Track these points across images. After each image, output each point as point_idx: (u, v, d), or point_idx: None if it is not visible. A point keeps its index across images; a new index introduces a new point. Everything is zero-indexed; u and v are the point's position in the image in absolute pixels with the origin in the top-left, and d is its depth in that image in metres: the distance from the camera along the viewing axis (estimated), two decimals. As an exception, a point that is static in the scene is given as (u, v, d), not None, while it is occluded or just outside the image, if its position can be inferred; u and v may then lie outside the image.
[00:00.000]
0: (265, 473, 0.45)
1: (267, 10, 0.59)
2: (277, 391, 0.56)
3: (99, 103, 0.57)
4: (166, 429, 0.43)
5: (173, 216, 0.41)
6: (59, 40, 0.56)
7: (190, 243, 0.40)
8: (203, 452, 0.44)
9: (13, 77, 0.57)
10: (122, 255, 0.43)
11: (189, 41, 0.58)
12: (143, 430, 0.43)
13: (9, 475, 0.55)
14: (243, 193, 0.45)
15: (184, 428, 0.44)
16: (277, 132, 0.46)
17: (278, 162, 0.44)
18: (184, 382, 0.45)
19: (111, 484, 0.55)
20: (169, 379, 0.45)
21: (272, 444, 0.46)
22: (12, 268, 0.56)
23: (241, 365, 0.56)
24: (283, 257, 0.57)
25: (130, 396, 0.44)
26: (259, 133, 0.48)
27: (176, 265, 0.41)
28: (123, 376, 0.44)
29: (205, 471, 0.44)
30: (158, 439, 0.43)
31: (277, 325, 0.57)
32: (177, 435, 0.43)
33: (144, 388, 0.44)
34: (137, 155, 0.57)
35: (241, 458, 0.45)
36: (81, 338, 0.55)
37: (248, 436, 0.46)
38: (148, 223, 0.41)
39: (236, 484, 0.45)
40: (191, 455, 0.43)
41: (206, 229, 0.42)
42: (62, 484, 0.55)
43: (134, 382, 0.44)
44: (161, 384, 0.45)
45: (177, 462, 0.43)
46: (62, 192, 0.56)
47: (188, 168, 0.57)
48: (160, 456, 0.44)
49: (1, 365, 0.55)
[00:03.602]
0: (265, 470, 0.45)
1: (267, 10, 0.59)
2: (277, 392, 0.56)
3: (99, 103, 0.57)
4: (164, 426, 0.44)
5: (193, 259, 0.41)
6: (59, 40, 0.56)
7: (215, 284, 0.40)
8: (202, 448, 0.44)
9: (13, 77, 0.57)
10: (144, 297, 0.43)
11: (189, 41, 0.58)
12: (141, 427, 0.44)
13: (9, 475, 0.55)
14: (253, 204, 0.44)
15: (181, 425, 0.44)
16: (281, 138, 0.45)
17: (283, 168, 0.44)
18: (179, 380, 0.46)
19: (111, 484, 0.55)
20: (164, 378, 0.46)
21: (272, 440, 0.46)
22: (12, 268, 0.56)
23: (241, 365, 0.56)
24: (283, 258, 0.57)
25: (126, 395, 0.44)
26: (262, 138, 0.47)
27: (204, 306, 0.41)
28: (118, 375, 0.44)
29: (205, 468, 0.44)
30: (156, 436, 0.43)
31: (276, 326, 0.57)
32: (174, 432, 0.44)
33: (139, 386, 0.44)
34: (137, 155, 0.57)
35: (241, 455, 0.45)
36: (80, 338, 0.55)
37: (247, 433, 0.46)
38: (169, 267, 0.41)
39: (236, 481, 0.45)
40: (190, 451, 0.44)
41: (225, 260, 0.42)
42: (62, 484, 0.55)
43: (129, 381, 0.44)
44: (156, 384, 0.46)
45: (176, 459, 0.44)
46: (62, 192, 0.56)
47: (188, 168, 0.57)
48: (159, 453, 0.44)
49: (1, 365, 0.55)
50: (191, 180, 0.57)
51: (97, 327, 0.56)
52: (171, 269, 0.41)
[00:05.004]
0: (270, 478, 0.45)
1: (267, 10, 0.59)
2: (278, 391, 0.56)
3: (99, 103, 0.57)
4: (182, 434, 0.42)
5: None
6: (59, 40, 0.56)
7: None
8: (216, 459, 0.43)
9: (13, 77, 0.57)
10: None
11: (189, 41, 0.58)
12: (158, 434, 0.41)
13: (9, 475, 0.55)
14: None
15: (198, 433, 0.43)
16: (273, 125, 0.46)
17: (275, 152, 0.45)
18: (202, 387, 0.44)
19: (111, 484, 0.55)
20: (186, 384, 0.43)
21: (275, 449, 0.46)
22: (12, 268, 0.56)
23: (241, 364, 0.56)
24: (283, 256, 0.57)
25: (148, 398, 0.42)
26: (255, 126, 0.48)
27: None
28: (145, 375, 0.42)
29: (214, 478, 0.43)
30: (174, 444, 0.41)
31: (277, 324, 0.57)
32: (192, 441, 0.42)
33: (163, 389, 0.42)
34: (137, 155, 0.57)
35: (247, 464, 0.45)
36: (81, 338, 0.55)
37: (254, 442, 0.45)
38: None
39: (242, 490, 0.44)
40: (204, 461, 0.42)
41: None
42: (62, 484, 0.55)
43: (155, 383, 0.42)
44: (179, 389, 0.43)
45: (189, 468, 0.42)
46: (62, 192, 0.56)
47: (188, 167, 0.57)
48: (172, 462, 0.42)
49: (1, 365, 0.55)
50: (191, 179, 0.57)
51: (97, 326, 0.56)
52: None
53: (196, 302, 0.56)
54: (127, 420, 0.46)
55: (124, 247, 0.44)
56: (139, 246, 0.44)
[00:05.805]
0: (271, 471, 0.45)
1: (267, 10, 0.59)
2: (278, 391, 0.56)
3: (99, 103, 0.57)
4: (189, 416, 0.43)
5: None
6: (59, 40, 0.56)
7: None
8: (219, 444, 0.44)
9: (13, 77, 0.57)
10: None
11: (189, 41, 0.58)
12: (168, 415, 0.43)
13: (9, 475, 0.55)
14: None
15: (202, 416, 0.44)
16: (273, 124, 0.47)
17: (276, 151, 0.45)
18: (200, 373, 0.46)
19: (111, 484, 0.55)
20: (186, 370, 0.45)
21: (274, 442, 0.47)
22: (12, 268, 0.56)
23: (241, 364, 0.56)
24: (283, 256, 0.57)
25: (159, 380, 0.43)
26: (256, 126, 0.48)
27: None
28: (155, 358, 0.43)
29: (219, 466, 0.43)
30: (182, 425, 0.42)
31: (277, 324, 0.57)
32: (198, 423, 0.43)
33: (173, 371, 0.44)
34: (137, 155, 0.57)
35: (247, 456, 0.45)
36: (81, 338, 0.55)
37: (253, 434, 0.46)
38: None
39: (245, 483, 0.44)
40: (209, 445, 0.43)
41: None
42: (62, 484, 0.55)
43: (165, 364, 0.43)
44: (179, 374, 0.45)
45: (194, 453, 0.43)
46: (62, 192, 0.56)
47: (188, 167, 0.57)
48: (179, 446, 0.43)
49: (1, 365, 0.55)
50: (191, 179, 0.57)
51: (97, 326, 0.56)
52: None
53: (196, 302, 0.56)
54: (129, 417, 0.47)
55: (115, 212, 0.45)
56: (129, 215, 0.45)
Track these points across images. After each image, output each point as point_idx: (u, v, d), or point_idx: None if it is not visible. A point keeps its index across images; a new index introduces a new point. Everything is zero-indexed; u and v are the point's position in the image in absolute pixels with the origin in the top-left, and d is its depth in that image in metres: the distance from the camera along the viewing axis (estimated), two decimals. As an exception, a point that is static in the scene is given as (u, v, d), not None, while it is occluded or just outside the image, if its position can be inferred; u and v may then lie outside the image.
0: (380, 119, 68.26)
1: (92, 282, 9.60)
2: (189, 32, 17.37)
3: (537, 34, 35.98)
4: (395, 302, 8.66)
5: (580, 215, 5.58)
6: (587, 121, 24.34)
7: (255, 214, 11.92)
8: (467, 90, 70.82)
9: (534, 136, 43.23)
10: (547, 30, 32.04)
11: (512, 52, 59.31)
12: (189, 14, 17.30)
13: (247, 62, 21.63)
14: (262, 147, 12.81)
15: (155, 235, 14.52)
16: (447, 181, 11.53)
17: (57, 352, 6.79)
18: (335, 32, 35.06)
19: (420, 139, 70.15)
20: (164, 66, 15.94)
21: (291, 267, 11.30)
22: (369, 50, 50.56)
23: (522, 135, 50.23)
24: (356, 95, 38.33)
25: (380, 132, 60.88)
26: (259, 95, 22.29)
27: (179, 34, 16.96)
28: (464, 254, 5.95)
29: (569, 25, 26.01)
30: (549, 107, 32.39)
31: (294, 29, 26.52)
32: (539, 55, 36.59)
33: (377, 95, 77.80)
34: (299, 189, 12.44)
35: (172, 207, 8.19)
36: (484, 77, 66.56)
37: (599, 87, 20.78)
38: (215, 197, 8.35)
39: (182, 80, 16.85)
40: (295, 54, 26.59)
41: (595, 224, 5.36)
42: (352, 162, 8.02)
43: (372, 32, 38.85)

...

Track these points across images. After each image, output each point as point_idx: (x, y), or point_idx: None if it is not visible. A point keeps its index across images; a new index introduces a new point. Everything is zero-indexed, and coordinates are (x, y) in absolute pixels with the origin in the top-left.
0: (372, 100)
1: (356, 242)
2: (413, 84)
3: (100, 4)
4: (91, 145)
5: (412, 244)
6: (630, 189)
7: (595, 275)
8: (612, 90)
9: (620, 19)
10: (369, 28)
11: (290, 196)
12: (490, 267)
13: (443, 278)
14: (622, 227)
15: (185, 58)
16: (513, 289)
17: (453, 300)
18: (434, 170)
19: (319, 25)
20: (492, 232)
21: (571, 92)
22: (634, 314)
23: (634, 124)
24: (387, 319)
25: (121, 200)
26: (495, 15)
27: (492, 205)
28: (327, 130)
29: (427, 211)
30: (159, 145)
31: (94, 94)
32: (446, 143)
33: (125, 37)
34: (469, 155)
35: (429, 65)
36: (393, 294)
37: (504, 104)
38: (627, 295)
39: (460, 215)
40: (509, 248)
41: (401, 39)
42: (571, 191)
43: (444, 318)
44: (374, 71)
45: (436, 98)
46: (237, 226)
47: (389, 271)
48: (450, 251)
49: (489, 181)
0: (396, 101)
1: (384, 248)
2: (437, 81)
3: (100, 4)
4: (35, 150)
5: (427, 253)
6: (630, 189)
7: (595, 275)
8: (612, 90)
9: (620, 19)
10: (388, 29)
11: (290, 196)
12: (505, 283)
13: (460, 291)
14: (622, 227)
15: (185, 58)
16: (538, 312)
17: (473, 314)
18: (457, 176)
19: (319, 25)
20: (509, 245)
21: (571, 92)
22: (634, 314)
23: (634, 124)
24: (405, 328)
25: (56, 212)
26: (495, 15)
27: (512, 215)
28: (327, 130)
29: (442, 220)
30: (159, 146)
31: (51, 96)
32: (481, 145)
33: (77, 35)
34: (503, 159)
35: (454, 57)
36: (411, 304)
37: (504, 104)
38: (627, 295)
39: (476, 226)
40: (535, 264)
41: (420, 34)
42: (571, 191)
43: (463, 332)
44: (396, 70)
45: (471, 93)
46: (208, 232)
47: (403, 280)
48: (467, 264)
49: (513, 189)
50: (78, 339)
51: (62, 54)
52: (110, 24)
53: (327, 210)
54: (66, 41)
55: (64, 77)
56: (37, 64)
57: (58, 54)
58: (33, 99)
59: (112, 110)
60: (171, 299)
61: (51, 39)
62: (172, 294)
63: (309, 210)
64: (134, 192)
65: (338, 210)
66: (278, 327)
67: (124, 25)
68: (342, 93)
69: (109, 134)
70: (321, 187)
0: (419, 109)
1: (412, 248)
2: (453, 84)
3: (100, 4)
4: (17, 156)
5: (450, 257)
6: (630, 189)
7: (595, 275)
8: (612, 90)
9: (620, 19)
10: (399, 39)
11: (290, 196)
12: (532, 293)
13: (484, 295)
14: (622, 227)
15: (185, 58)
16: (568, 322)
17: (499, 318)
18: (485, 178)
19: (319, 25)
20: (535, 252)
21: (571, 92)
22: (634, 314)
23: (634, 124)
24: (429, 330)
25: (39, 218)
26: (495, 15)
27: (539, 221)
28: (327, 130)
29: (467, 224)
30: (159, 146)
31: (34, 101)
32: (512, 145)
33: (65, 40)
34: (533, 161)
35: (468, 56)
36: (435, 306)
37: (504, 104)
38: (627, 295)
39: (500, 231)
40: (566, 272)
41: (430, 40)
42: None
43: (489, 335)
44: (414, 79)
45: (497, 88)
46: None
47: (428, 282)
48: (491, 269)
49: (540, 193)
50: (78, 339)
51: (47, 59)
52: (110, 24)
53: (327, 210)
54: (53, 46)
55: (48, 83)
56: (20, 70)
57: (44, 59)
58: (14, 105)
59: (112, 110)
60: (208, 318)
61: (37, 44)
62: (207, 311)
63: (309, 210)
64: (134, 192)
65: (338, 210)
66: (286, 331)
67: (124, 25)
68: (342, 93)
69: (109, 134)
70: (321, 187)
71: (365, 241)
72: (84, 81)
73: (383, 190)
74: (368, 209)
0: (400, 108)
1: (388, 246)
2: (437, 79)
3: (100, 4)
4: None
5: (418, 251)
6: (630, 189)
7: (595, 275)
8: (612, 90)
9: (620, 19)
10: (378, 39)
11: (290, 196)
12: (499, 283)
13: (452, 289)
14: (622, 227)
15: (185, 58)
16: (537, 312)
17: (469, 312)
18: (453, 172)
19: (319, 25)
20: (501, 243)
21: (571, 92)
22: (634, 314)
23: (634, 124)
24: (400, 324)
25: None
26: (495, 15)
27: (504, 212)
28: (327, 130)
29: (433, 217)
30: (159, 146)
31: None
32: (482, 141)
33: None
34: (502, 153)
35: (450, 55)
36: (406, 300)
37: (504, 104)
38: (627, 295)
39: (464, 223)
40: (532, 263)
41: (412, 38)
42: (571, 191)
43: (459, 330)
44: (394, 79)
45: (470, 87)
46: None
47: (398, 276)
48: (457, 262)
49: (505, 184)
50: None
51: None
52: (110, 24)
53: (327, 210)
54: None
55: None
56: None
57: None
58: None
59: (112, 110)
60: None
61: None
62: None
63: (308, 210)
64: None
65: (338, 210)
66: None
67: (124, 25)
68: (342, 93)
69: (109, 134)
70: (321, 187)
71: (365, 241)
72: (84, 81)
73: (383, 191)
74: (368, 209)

> About this exercise: Would you print exactly and only the lines of the material above that run from the line with "9: (534, 136, 43.23)" through the line with "25: (380, 132, 60.88)", both included?

> Answer for the task:
9: (534, 136, 43.23)
10: (547, 30, 32.04)
11: (512, 52, 59.31)
12: (189, 14, 17.30)
13: (247, 62, 21.63)
14: (262, 147, 12.81)
15: (155, 235, 14.52)
16: (447, 181, 11.53)
17: (57, 352, 6.79)
18: (335, 32, 35.06)
19: (420, 139, 70.15)
20: (164, 66, 15.94)
21: (291, 267, 11.30)
22: (369, 50, 50.56)
23: (522, 135, 50.23)
24: (356, 95, 38.33)
25: (380, 132, 60.88)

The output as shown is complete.